**Quoted passage:**
To: nextrade! who wrote (6151)10/19/2002 7:44:05 AM
From: nextrade!Read Replies (1) | Respond to of 306849
 
Denver, Commercial market in pits

Despite gains, Denver is worst in country in Moody's rankings

rockymountainnews.com

By John Rebchook, Rocky Mountain News
October 17, 2002

The bad news is that Moody's Investor Service ranked Denver's commercial market worse than any metropolitan area in the country for the second consecutive quarter.

The good news is that Denver dramatically improved its overall average score to 31 from 14 from the previous quarter, according to the national ranking of more than 60 metropolitan areas in its third-quarter update report.

Moody's ranks apartments, retail, office, industrial and hotels as either red, green or yellow.

A red score of zero to 33 means the market is under stress; yellow, from 34 to 66, warrants monitoring; and green, 67 to 100, means it is not under imminent stress. The national average score is 65, more than twice as high as Denver's.

**Aim of the task:**
In the article on Denver's commercial market:
(a) What overall average score did Denver reach in the third-quarter update, and what was its score the previous quarter?
(b) What range of scores counts as red?
(c) What is the national average score?
You can answer from the text alone, without the records.

**Data section:**
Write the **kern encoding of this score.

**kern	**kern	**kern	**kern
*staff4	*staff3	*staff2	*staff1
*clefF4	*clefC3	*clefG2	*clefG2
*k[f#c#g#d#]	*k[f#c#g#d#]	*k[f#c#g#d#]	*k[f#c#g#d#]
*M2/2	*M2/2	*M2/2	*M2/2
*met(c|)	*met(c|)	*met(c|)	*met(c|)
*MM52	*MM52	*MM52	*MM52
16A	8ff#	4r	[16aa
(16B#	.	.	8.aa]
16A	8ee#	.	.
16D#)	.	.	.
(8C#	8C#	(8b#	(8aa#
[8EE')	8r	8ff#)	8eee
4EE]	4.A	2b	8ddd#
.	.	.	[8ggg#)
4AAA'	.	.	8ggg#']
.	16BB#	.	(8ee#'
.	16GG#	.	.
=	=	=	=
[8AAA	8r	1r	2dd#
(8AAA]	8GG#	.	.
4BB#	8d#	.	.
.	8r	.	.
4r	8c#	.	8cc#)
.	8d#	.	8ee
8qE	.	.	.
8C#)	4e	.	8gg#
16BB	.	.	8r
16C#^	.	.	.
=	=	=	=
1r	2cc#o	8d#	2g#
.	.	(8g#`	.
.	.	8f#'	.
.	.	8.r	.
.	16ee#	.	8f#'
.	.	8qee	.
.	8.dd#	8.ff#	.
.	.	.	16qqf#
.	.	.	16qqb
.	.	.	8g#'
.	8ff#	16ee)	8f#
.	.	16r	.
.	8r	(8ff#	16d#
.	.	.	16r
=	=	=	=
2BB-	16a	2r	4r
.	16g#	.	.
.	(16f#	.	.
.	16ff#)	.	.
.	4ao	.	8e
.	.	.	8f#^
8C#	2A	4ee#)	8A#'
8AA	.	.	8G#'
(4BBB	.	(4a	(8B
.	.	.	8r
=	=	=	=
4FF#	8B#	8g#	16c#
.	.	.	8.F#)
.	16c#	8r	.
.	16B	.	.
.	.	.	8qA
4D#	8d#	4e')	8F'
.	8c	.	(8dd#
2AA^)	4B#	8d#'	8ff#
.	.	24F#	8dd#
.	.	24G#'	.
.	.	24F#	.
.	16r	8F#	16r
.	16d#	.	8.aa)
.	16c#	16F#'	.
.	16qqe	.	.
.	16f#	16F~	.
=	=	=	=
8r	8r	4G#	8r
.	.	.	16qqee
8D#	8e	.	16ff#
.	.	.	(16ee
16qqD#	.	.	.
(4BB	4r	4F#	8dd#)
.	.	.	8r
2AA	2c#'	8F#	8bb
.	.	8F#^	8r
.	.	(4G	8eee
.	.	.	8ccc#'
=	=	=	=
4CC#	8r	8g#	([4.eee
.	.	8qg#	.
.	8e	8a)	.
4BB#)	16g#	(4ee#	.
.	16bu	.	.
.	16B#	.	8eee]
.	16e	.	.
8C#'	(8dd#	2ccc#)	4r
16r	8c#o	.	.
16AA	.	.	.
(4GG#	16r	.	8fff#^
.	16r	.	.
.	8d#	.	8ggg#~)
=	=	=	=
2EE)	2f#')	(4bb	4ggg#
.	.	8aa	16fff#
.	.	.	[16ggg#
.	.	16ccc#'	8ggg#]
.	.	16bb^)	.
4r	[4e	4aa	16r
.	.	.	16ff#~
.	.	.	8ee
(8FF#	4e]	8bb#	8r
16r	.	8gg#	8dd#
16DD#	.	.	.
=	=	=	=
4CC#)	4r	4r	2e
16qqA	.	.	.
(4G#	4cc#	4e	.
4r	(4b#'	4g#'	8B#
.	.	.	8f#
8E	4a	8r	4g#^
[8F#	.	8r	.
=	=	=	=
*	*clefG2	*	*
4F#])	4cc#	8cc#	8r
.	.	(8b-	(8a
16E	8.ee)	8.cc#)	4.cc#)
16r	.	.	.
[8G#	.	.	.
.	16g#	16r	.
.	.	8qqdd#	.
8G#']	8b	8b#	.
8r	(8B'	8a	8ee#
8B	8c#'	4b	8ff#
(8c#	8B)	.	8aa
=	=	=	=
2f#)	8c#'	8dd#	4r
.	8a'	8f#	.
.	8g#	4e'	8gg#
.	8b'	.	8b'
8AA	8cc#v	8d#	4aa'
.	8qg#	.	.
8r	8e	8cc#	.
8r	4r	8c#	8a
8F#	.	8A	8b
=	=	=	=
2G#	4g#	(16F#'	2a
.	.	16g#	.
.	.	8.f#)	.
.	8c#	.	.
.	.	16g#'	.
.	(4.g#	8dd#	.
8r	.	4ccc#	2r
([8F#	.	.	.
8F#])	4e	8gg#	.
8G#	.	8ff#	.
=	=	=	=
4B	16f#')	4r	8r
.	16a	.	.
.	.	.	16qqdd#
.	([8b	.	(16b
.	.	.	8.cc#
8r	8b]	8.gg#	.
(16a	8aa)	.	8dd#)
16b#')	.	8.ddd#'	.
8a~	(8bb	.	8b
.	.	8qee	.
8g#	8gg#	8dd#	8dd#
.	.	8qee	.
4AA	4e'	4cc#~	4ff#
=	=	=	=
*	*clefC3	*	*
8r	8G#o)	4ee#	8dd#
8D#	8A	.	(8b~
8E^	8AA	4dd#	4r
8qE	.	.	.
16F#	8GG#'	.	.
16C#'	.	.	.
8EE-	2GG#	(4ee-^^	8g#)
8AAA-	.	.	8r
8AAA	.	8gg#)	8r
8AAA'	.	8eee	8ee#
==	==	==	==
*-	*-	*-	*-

**Result of this exercise:**
(a) 31, up from 14
(b) Zero to 33
(c) 65